- _What the task asks_: Every record that follows should be copied exactly. No picture belongs in the copy.

· · · · · · ·

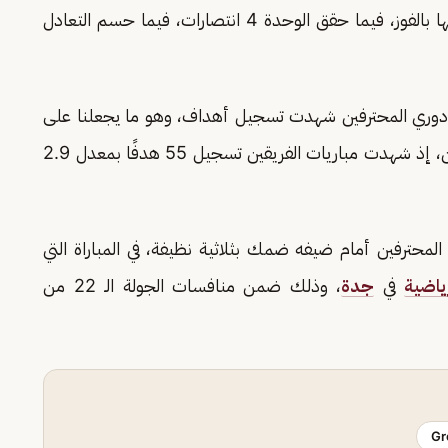
الاتحاد 19 مباراة سابقة، حسم النمور نتيجة 13 منها بالفوز، فيما حقق الوحدة 4 انتصارات، فيما حسم التعادل
ي دوري المحترفين شهدت تسجيل أهداف، وهو ما يجعلنا على
استعداد بمشاهدة مباراة مثيرة وممتعة بين الفريقين، إذ شهدت مباريات الفريقين تسجيل 55 هدفًا بمعدل 2.9
 المحترفين أمام ضيفه ضمك بثلاثية نظيفة، في المباراة التي
ياضية
في
جدة
، وذلك ضمن منافسات الجولة الـ 22 من
Gr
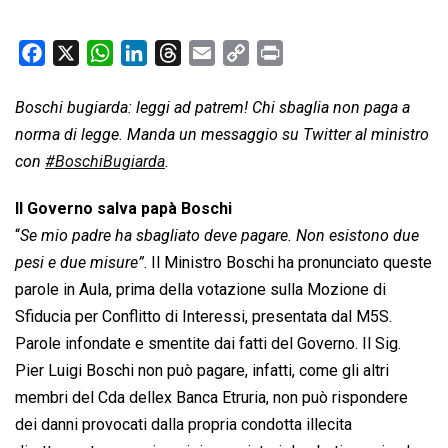
F
X
W
L
T
E
C
P
a
h
i
h
m
o
r
c
a
n
r
a
p
i
Boschi bugiarda: leggi ad patrem! Chi sbaglia non paga a
e
t
k
e
i
y
n
norma di legge. Manda un messaggio su Twitter al ministro
b
s
e
a
l
L
t
con
#BoschiBugiarda
.
o
A
d
d
i
Il Governo salva papà Boschi
o
p
I
s
n
k
p
n
k
“
Se mio padre ha sbagliato deve pagare. Non esistono due
pesi e due misure”
. Il Ministro Boschi ha pronunciato queste
parole in Aula, prima della votazione sulla Mozione di
Sfiducia per Conflitto di Interessi, presentata dal M5S.
Parole infondate e smentite dai fatti del Governo. Il Sig.
Pier Luigi Boschi non può pagare, infatti, come gli altri
membri del Cda dellex Banca Etruria, non può rispondere
dei danni provocati dalla propria condotta illecita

· · · · · · ·

- _Solution for this exercise_:
الاتحاد 19 مباراة سابقة، حسم النمور نتيجة 13 منها بالفوز، فيما حقق الوحدة 4 انتصارات، فيما حسم التعادل
ي دوري المحترفين شهدت تسجيل أهداف، وهو ما يجعلنا على
استعداد بمشاهدة مباراة مثيرة وممتعة بين الفريقين، إذ شهدت مباريات الفريقين تسجيل 55 هدفًا بمعدل 2.9
 المحترفين أمام ضيفه ضمك بثلاثية نظيفة، في المباراة التي
ياضية
في
جدة
، وذلك ضمن منافسات الجولة الـ 22 من
Gr
F
X
W
L
T
E
C
P
a
h
i
h
m
o
r
c
a
n
r
a
p
i
Boschi bugiarda: leggi ad patrem! Chi sbaglia non paga a
e
t
k
e
i
y
n
norma di legge. Manda un messaggio su Twitter al ministro
b
s
e
a
l
L
t
con
#BoschiBugiarda
.
o
A
d
d
i
Il Governo salva papà Boschi
o
p
I
s
n
k
p
n
k
“
Se mio padre ha sbagliato deve pagare. Non esistono due
pesi e due misure”
. Il Ministro Boschi ha pronunciato queste
parole in Aula, prima della votazione sulla Mozione di
Sfiducia per Conflitto di Interessi, presentata dal M5S.
Parole infondate e smentite dai fatti del Governo. Il Sig.
Pier Luigi Boschi non può pagare, infatti, come gli altri
membri del Cda dellex Banca Etruria, non può rispondere
dei danni provocati dalla propria condotta illecita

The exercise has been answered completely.